Records provided Block Start

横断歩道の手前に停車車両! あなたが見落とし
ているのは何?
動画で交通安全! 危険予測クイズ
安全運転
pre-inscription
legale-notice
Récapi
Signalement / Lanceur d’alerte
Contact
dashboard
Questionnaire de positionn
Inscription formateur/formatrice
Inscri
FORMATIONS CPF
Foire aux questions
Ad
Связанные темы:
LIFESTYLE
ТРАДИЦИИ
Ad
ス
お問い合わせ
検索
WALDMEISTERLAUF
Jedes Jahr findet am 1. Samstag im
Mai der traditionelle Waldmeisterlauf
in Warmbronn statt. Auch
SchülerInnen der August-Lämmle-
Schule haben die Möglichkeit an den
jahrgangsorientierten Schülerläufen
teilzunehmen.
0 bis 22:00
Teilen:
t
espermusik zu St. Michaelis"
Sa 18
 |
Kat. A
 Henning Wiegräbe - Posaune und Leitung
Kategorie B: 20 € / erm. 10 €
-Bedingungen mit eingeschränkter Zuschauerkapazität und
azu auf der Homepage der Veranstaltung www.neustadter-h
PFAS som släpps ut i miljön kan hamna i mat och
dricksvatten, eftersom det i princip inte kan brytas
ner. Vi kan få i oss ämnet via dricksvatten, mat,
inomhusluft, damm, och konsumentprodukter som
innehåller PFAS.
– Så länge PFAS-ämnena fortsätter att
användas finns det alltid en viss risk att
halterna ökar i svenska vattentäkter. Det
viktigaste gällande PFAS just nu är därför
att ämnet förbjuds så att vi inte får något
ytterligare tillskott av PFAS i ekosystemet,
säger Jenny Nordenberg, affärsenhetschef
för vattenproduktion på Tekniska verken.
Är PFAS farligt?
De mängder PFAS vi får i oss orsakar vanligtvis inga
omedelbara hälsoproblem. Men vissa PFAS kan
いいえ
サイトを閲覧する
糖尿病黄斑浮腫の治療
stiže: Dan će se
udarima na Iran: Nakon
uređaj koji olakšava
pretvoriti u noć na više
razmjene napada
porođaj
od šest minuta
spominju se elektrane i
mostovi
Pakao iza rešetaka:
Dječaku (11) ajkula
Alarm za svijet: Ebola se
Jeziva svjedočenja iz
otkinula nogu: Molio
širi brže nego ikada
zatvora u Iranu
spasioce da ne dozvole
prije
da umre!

Records provided Block End

Rewrite the stretch of lines from the start through the line containing "halterna ökar i svenska vattentäkter. Det", changing "dricksvatten" to "kranvatten" and leaving everything else unchanged.

* Task result
横断歩道の手前に停車車両! あなたが見落とし
ているのは何?
動画で交通安全! 危険予測クイズ
安全運転
pre-inscription
legale-notice
Récapi
Signalement / Lanceur d’alerte
Contact
dashboard
Questionnaire de positionn
Inscription formateur/formatrice
Inscri
FORMATIONS CPF
Foire aux questions
Ad
Связанные темы:
LIFESTYLE
ТРАДИЦИИ
Ad
ス
お問い合わせ
検索
WALDMEISTERLAUF
Jedes Jahr findet am 1. Samstag im
Mai der traditionelle Waldmeisterlauf
in Warmbronn statt. Auch
SchülerInnen der August-Lämmle-
Schule haben die Möglichkeit an den
jahrgangsorientierten Schülerläufen
teilzunehmen.
0 bis 22:00
Teilen:
t
espermusik zu St. Michaelis"
Sa 18
 |
Kat. A
 Henning Wiegräbe - Posaune und Leitung
Kategorie B: 20 € / erm. 10 €
-Bedingungen mit eingeschränkter Zuschauerkapazität und
azu auf der Homepage der Veranstaltung www.neustadter-h
PFAS som släpps ut i miljön kan hamna i mat och
kranvatten, eftersom det i princip inte kan brytas
ner. Vi kan få i oss ämnet via kranvatten, mat,
inomhusluft, damm, och konsumentprodukter som
innehåller PFAS.
– Så länge PFAS-ämnena fortsätter att
användas finns det alltid en viss risk att
halterna ökar i svenska vattentäkter. Det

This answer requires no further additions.